The Lord Of The Danse
The Lord Of The Danse
The ‘Danse Macabre’ poem which was written two years before the
orchestral piece, was all about liberty and egalitarianism - death being the
great leveller - The Grim Reaper will summon representatives from all walks of
life to dance, the emperor will dance with the pauper. And the tone of the poem
does suggest that there is a ‘desire for amusement’ while amusement is still
possible.
“Emperor, your sword won't help you out
Sceptre and crown are worthless here
I've taken you by the hand
For you must come to my dance
Whether rich or poor, all are equal in death."
The English translation of the poem by Henri Cazalis says
‘Striking a tomb with his heel,
Death at midnight plays a dance-tune,
You can hear the cracking of the bones of the dancers.
A lustful couple sits on the moss
So as to taste long lost delights.
A veil has fallen! The dancer is naked.
Her partner grasps her amorously.
The lady, it's said, is a marchioness or baroness
And her green gallant, a poor cartwright.
Horror! Look how she gives herself to him,
Like the rustic was a baron.
When the Danse Macabre was first premiered it was not
received with overwhelmingly enthusiastic reviews. The audience found it rather disturbing.
But since then it has grown in popularity,
Anna Pavlova danced to it, the world record score in ice skating womens
short programme was to it, it has
anchored Sherlock Holmes and Jonathan
Creek. It was used in Hedda Gabler and
The Turn Of The Screw. It is the great
non verbal clue that Something Bad Is About To Happen.
The best versions I think must be by the full orchestra. I’m not too keen on the grand piano duet
version, too clean, too clinical, while
I admire the technical skill- there seems little humour in those versions.
Henri Cazalis
Henri Cazalis
But…
There is a young Dutch organist called Gerd Van Hoef, he
looks about 12 but I think he is 20? He plays it on the local organ and what a
noise he makes! It’s fabulous! For a clumsy dude like me, to see his feet and
hands fly over those keyboards producing that noise, nodding at his pals to
pull out or push in the stops at the right time... it takes me back to
Esmerelda and the bells the bells….
Gerd- pulling out all the stops.
Gerd- pulling out all the stops.
Which brings me neatly onto the subject of
synaesthesia. I am a synaesthesetic ( I
think most writers will be) and I was surprised when I saw a TV programme that
pointed out it wasn’t normal, ( that’s normal in the scientific sense). But all it means is that stimulation to certain
parts of the brain lead to excess stimulation or association with other parts
of the brain. Even as I write this I’m thinking, Isn’t everybody synaesthetic in
some way? Why do some musical chords make us (universally) feel fearful.

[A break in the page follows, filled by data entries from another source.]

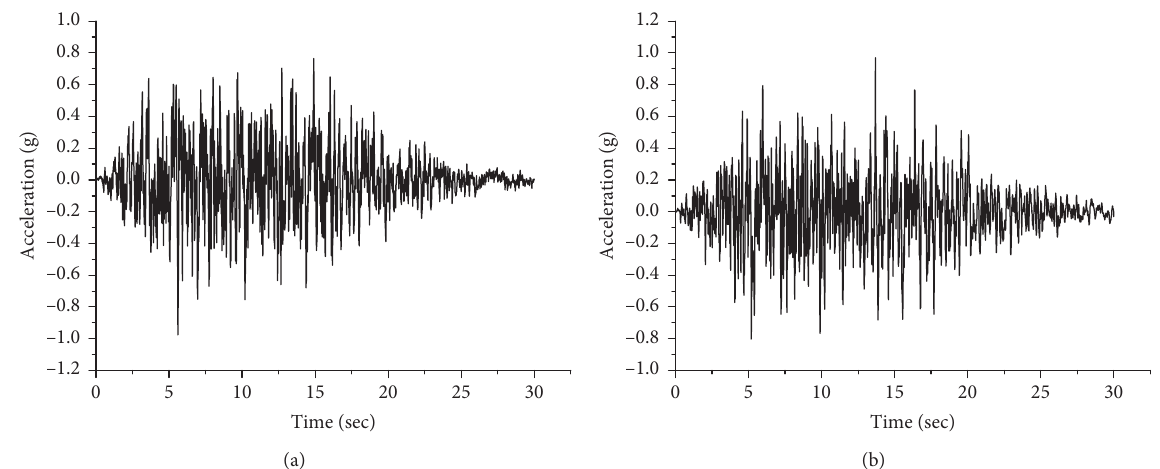
Figure 3: Time histories of normalized acceleration. (a) Vertical. (b) Along the river.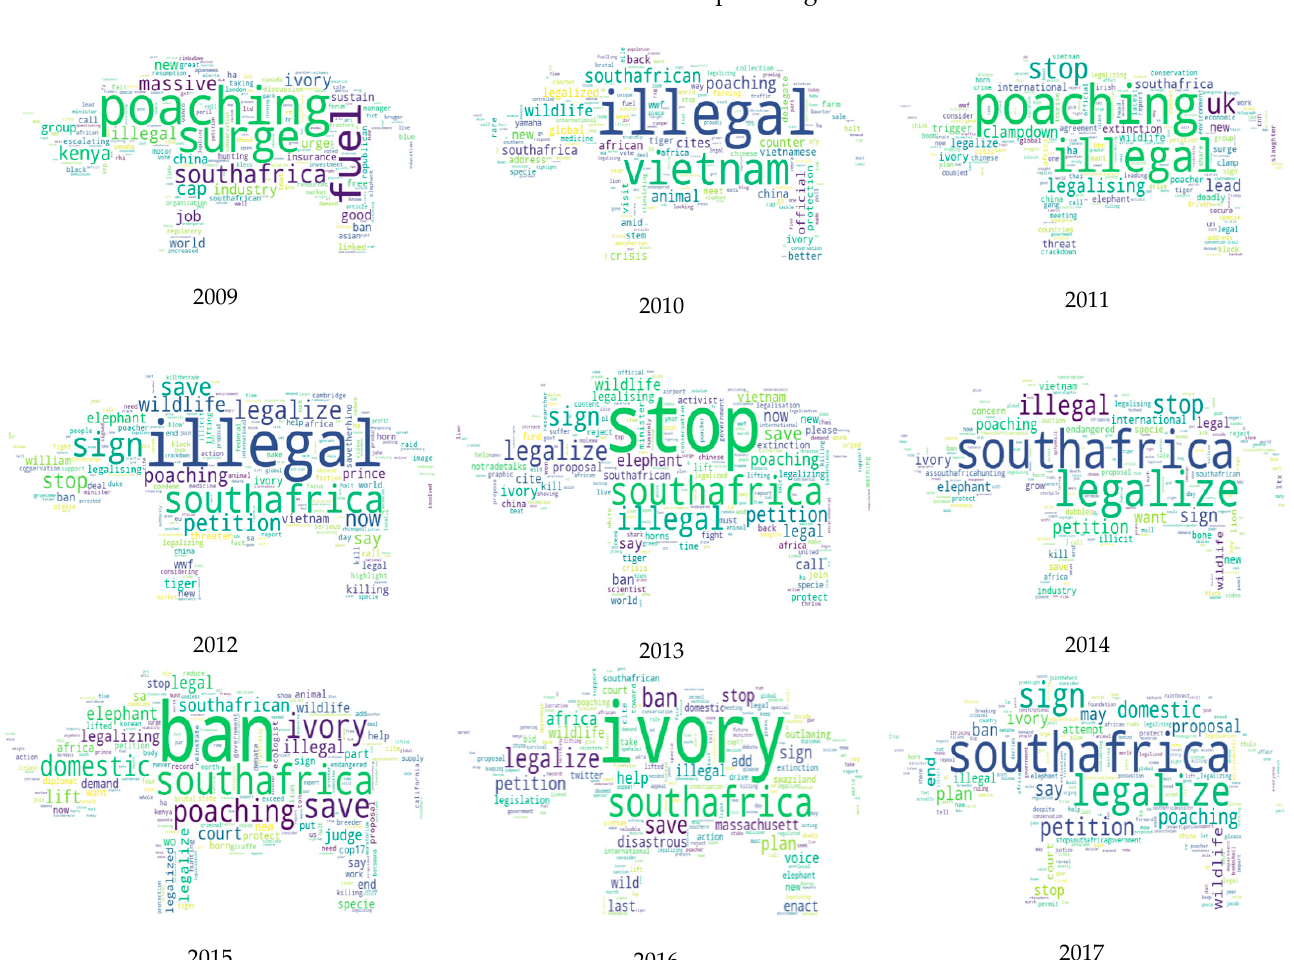
Figure 7. Word cloud of tweets each year from 2009 to 2017.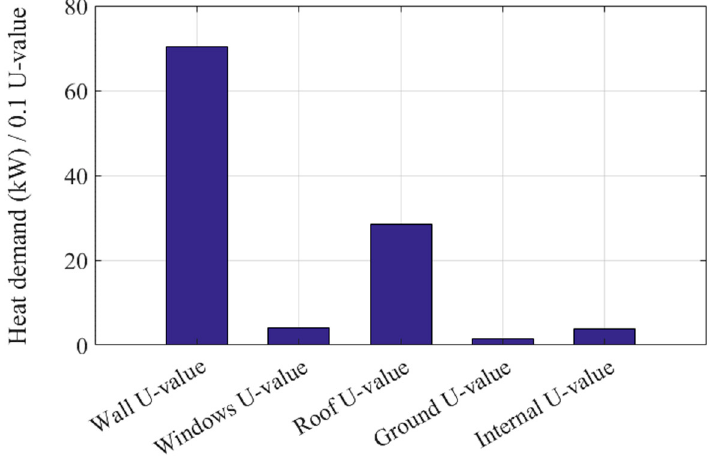
Figure 9. Elementary e ff ect sensitivity analysis of each calibrated parameter.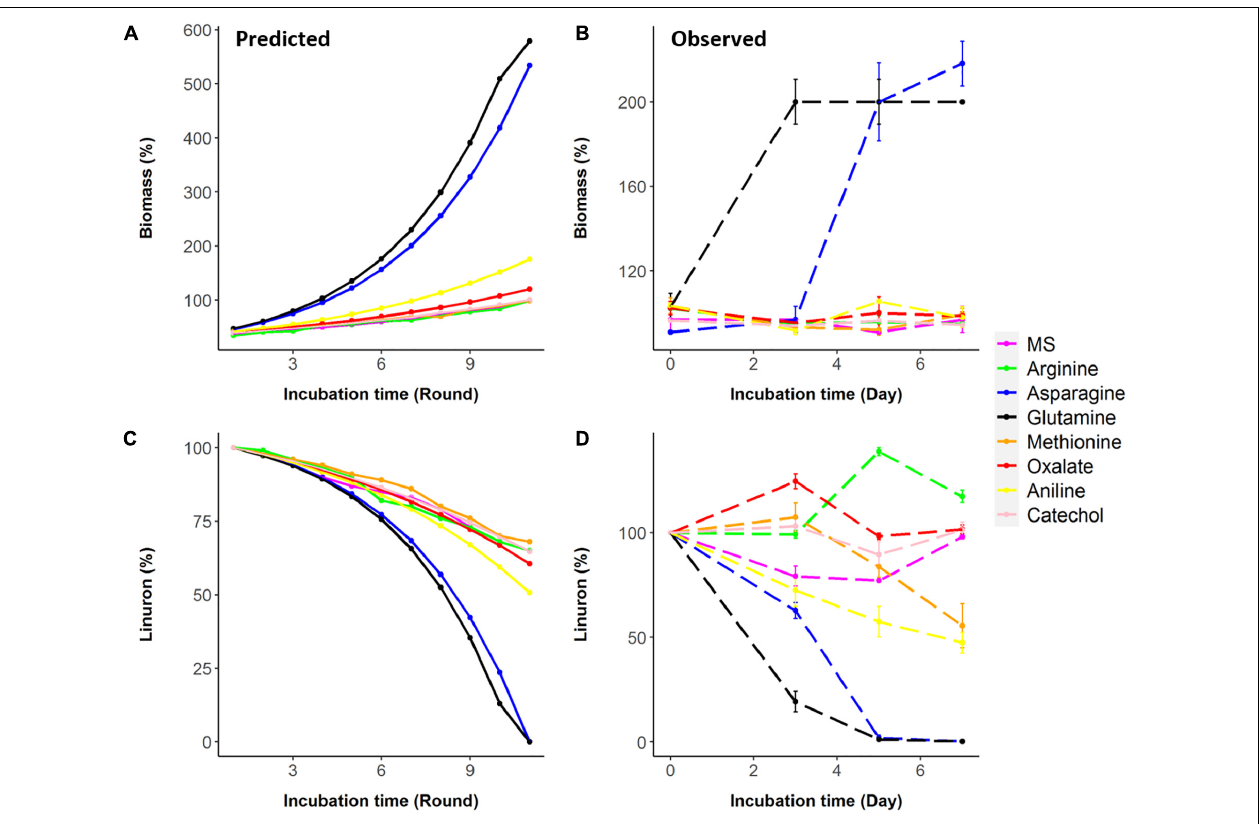
FIGURE 5 | Predictions (based on Pathways 2 and 3) vs. observations for biomass and linuron degradation by Variovorax SRS 16. (A,B) Biomass predicted and observed. (C,D) Linuron degradation predicted and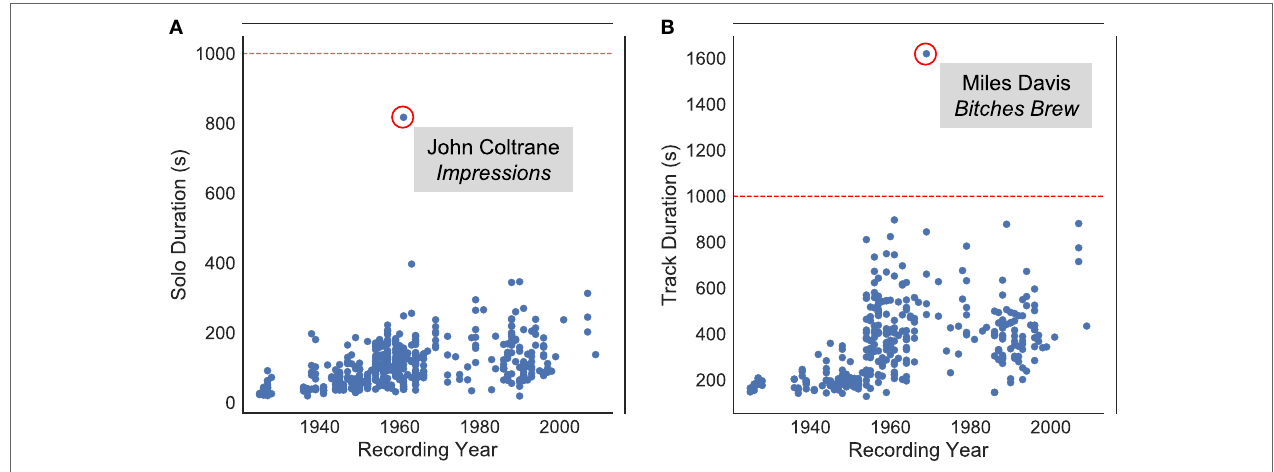
FigUre 2 | (a) 456 solos and (B) 343 tracks considered in the WJD, represented according to their duration and respective recording years. The dashed lines indicate the limits for the maximum duration of the considered YouTube videos.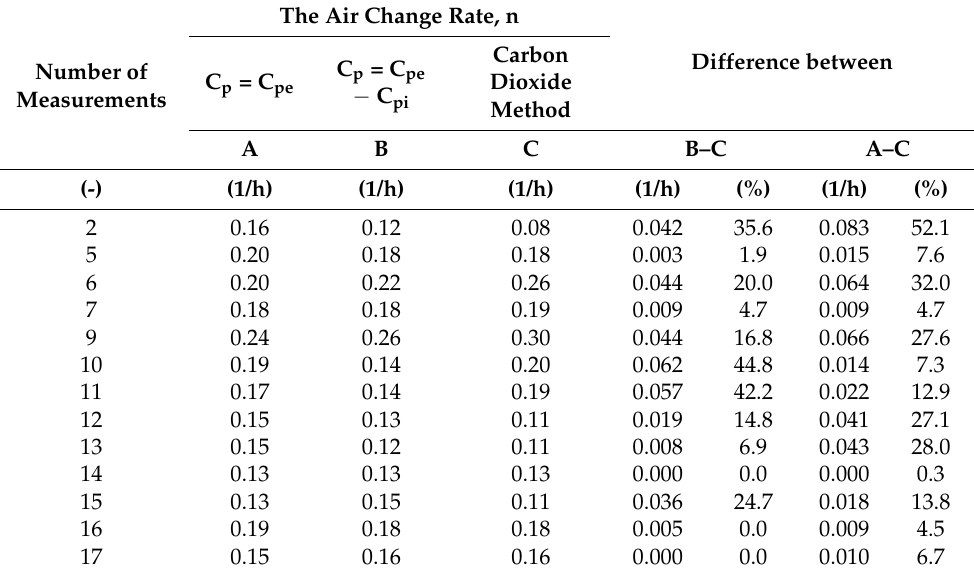
Figure 14. The difference between values of air change rate taking into account the influence of openings C p = C pe − C pi and the values based on experimental measurements of carbon dioxide for higher wind speed v = 4.4 m/s–10.3 m/s.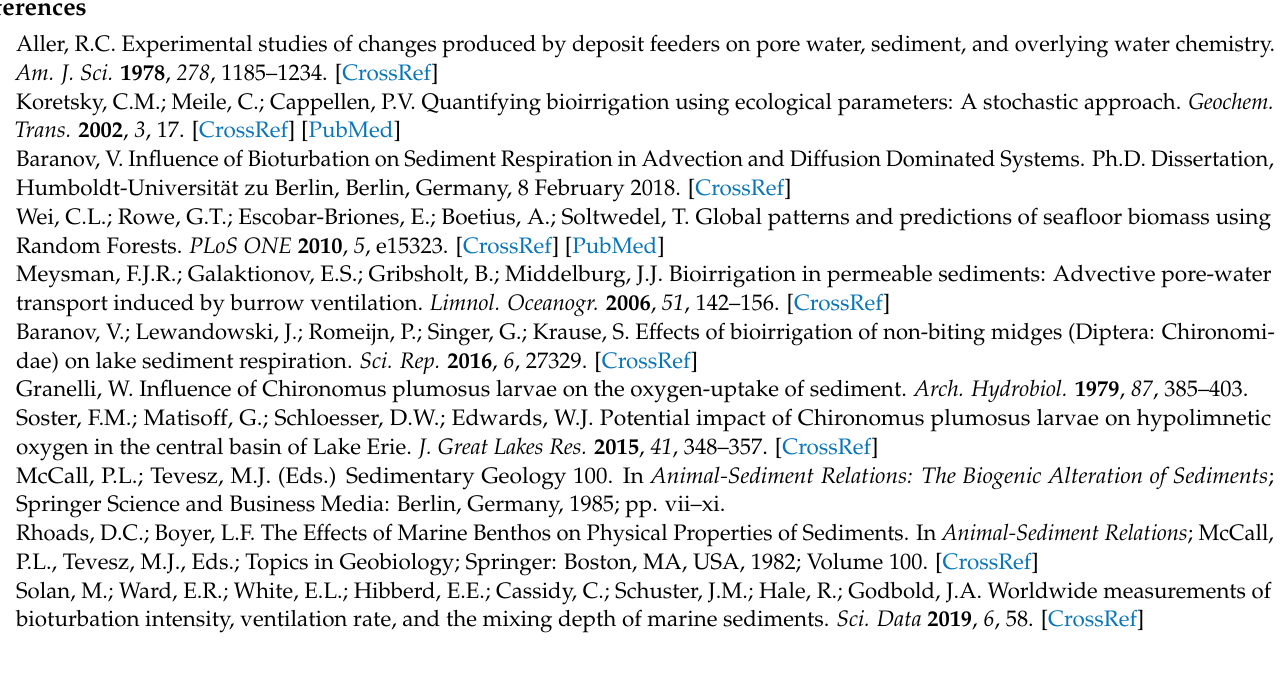
S2: List of abiotic predictors and collinearity check results; Figure S1: Figure showing time-series of BIPc values at 8 monitoring stations; Figure S2: Correlations of BIPc values with measured bioirrigation rates. (a) Correlations of predicted BIPc values with bioirrigation constants resulting from bromide tracer experiments estimated for various depth intervals, as reported in Powilleit and Forster (2018). (b) Pearson correlation coefficients (above the diagonal) with significance levels ( p -value below the diagonal) calculated between bioirrigation intensity measured with bromide tracer and macrofauna-based parameters; File S1: GIS layers of modelled BIPc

Is it A flat minor that is the
most sinister chord? No jokes about
pianos going down coal shafts….
Singing the rainbow...
Singing the rainbow...
All music has a colour, surely? Most music has a vision that goes along with
it? Surely that’s why folk close their
eyes to listen – are they not all watching the accompanying film that is
playing on the back of their eyelids. …
Or is it just me….
Caro UK 04 04 2014
Its' just you.
ReplyDeleteSure, but where does Neil Diamond fit in on the color chart?
ReplyDeleteBy the way, I'd have given anything to be in the studio for your interview, but you'd have probably made me humm as you read the poem and, once realizing how off key I am even at humming, relegated me to playing the triangle as did every music teacher in my grade school. I think I'll stick to humming birds.